“It’s not obvious where this is going. Maybe it will be something spectacular. Maybe it will just be a curiosity. We don’t know. But it’s something. And it’s a beautiful something.”—Nima Arkani-Hamed
The latest tool for calculating how particles interact (figure 2) was introduced in a December 2013 paper, “The Amplituhedron,” by Nima Arkani-Hamed, Professor in the School of Natural Sciences, and his student Jaroslav Trnka. The amplituhedron gives a concrete example of a theory where the description of physics using spacetime and quantum mechanics is emergent, rather than fundamental.
“The entire drama of twentieth-century physics has been learning how to combine the rules of quantum mechanics and the rules of relativity at the same time,” says Arkani-Hamed. “While we have found various ways of making these principles work together, we realize we don’t understand very deeply what it is we are dealing with yet. This is tied to one of our deepest challenges in the twenty-first century: what are the building blocks out of which spacetime emerges?”

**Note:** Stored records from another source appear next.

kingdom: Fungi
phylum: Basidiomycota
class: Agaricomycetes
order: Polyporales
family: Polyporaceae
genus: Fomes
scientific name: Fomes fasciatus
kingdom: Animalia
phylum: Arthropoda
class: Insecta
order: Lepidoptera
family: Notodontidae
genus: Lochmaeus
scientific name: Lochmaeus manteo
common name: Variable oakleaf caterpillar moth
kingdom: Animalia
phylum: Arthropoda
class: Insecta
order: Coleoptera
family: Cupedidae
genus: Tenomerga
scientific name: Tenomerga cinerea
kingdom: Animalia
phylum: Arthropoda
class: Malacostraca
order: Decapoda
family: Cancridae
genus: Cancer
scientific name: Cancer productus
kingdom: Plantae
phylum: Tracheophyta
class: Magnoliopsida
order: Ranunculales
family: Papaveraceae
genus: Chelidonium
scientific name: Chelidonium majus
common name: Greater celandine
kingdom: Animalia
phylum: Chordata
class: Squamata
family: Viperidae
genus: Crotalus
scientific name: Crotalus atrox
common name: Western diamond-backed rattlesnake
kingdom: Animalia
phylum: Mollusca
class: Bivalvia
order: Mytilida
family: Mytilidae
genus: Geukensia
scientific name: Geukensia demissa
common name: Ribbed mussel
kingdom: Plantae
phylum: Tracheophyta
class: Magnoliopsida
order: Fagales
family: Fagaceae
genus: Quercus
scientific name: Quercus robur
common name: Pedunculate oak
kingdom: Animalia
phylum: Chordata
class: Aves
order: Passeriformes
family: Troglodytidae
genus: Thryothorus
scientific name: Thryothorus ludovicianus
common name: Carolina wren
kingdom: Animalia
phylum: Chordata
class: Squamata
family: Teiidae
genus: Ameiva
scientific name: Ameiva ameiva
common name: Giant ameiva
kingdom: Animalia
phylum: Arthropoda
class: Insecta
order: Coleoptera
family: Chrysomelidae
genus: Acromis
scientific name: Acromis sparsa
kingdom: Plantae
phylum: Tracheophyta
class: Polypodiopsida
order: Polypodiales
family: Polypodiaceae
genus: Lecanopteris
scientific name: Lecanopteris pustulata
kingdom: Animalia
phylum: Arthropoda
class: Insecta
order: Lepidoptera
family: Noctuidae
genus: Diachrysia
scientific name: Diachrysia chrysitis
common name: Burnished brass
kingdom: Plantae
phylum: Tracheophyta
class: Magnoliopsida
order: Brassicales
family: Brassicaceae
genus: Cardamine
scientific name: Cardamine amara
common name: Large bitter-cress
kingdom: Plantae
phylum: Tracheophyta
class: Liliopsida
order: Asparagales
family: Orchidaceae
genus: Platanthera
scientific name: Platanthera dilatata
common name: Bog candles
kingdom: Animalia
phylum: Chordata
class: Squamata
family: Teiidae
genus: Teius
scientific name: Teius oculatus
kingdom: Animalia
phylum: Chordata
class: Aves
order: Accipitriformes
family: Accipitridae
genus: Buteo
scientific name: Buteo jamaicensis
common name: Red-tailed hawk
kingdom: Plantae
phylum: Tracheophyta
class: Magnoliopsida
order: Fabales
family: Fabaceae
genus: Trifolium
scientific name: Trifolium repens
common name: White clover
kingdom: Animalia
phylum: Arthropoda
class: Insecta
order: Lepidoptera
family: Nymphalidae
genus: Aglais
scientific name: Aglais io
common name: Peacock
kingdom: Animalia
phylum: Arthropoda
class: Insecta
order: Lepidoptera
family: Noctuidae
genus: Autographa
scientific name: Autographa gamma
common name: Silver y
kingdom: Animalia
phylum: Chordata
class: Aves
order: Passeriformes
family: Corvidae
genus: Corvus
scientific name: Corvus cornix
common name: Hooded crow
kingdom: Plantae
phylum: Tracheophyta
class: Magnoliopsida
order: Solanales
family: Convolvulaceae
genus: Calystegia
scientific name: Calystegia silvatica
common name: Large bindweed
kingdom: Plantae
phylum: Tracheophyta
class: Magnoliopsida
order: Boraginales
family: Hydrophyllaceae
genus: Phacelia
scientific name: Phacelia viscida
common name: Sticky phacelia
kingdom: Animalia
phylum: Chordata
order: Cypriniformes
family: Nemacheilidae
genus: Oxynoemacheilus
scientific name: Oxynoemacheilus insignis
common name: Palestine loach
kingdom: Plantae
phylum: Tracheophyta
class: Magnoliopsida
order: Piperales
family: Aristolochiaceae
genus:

Arkani-Hamed developed the amplituhedron after conversations with Robert MacPherson and Pierre Deligne, Professors in the School of Mathematics, which connected a scattering process for particles to a mathematical structure known as the positive Grassmannian (figure 1), from a 2012 paper, “Scattering Amplitudes and the Positive Grassmannian,” by Arkani-Hamed et al.).
“This work would have never, in my own particular experience, happened anywhere other than the Institute,” says Arkani-Hamed. “I got dragged into it, following my nose. To be at a place where I could walk over and talk to living legends like Pierre and Bob ... once a week for three months, for four or five hours at a time. No one had class to rush off to or a committee meeting or other administrative obligations, making it possible to work intensively and get some serious things done.”